Cem e sem anos do frevo


“Ô, ô, saudade, saudade tão grande ...” (Antônio Maria) - A despeito de uma limitada divulgação nacional nos dias atuais, o frevo já viveu uma época de ouro, quando tocava e era tocado em todo o país, contando com o apoio de uma gravadora pernambucana, a Rozenblit, especialista em lançamentos do gênero, que saíam aos montes e com qualidade, principalmente quando o carnaval se aproximava. Compositores como Antônio Maria, Nelson Ferreira, Capiba e Edgar Moraes criavam canções que reverenciavam seus blocos preferidos e a eles declaravam amor fiel. Em algumas, prostituíam-se, declarando-se a vários ao mesmo tempo, como em “Valores do passado”, uma escalação do dream-team dos blocos de frevo, alguns deles ainda em atividade, como o “Bloco das flores”, fundado em 1921.

“Saudade que eu sinto do Clube das Pás, do Vassouras, passistas traçando tesouras nas ruas repletas de lá” (Antônio Maria) - Se a dança é derivada dos passos da capoeira, inventados pelos negros, a sonoridade e o instrumental são atribuídos a bandas marciais. Os primeiros clubes de frevo, como o “Clube das pás”, o “Vassourinhas” e o “Lenhadores”, datam do final do século XIX e continuam existindo até hoje. Como não se sabe ao certo quando a festa começou, escolheu-se, recentemente, como data de criação do frevo, o dia 9 de fevereiro de 1907, quando registrou-se a primeira referência à dança com este nome.

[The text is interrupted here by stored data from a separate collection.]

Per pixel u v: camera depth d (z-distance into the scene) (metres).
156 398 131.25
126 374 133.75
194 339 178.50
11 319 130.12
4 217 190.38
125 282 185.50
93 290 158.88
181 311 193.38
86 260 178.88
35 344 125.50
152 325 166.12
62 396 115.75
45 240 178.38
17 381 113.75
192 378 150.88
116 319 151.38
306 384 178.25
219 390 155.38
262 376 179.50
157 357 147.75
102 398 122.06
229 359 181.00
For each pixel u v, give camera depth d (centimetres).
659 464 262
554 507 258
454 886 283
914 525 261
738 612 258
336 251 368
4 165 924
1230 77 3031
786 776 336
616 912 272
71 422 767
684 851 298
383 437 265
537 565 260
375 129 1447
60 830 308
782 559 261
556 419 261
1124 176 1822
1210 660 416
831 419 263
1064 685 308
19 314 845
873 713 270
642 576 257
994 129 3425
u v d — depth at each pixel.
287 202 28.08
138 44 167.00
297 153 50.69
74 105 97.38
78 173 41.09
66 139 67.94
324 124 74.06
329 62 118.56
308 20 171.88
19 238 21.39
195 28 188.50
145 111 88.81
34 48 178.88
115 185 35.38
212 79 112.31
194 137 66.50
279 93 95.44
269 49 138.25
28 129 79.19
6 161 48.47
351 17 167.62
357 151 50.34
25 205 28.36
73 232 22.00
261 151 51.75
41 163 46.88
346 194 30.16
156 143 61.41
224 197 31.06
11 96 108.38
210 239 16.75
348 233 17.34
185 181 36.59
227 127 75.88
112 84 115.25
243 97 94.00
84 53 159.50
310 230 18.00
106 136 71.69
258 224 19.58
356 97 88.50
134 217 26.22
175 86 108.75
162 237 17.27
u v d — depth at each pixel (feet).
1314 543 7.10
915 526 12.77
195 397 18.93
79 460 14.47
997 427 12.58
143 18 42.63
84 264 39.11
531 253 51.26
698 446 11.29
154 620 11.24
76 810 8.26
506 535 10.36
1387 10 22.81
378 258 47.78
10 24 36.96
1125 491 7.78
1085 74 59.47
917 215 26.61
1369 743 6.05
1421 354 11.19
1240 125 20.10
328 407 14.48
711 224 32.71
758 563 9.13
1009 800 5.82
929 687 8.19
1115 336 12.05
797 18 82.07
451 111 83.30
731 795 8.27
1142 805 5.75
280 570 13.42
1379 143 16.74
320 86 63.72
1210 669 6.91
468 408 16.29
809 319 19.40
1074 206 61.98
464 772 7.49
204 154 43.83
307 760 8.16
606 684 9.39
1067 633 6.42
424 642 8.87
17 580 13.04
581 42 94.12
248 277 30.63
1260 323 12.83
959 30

“Pode acabar o petróleo, pode acabar a vergonha, pode acabar tudo enfim, mas deixem o frevo pra mim” (Capiba) - No ano de seu centenário, o frevo foi registrado como patrimônio cultural imaterial do país, no livro das formas de expressão. Entre as características que justificaram tal registro, estão sua riqueza e simplicidade, singularidade e diversidade, e seu caráter libertário de resistência, a princípio apenas social, posto que surgiu entre os negros recém-libertados e, posteriormente, também cultural, diante da globalização do mercado musical.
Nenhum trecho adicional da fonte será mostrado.